◆ Saved entries:
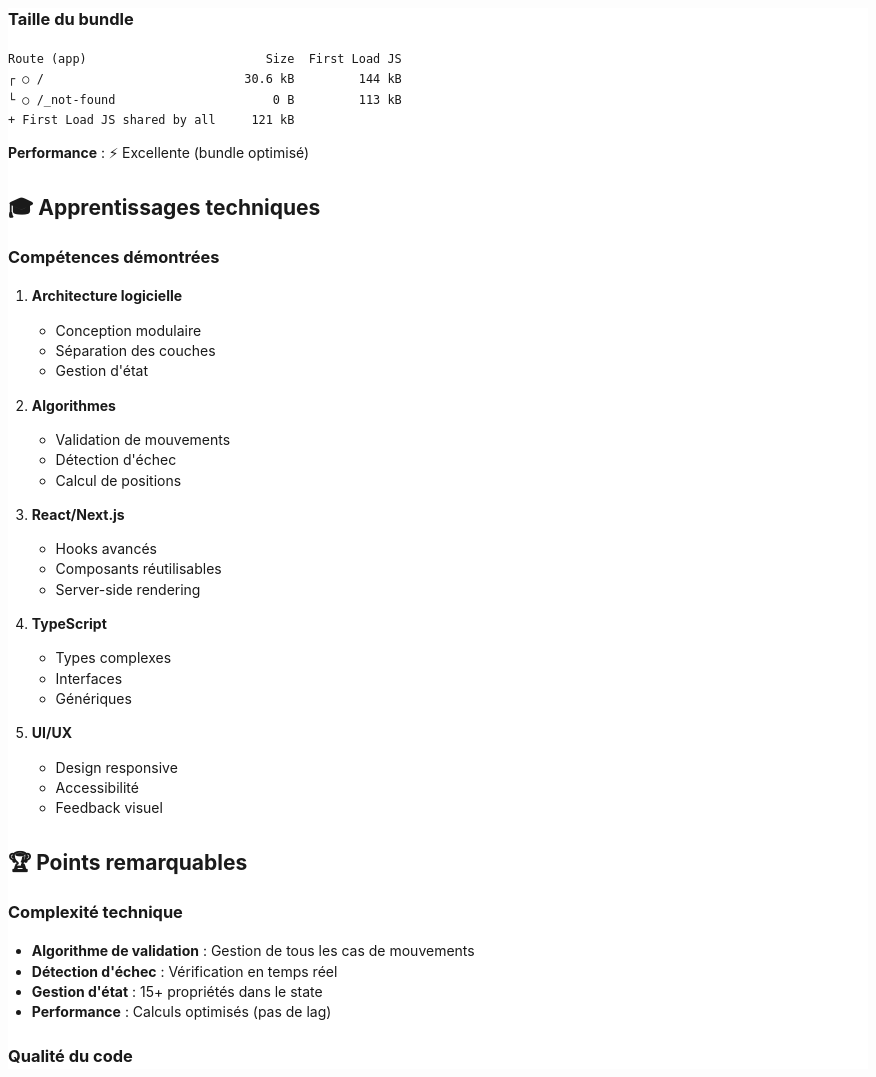 ### Taille du bundle

```
Route (app)                         Size  First Load JS
┌ ○ /                            30.6 kB         144 kB
└ ○ /_not-found                      0 B         113 kB
+ First Load JS shared by all     121 kB
```

**Performance** : ⚡ Excellente (bundle optimisé)

## 🎓 Apprentissages techniques

### Compétences démontrées

1. **Architecture logicielle**

   - Conception modulaire
   - Séparation des couches
   - Gestion d'état

2. **Algorithmes**

   - Validation de mouvements
   - Détection d'échec
   - Calcul de positions

3. **React/Next.js**

   - Hooks avancés
   - Composants réutilisables
   - Server-side rendering

4. **TypeScript**

   - Types complexes
   - Interfaces
   - Génériques

5. **UI/UX**
   - Design responsive
   - Accessibilité
   - Feedback visuel

## 🏆 Points remarquables

### Complexité technique

- **Algorithme de validation** : Gestion de tous les cas de mouvements
- **Détection d'échec** : Vérification en temps réel
- **Gestion d'état** : 15+ propriétés dans le state
- **Performance** : Calculs optimisés (pas de lag)

### Qualité du code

◆ EXERCISE PROMPT: All lines above that include the word "échec" should be located and copied.

◆ RESPONSE TO THE EXERCISE:
   - Détection d'échec
- **Détection d'échec** : Vérification en temps réel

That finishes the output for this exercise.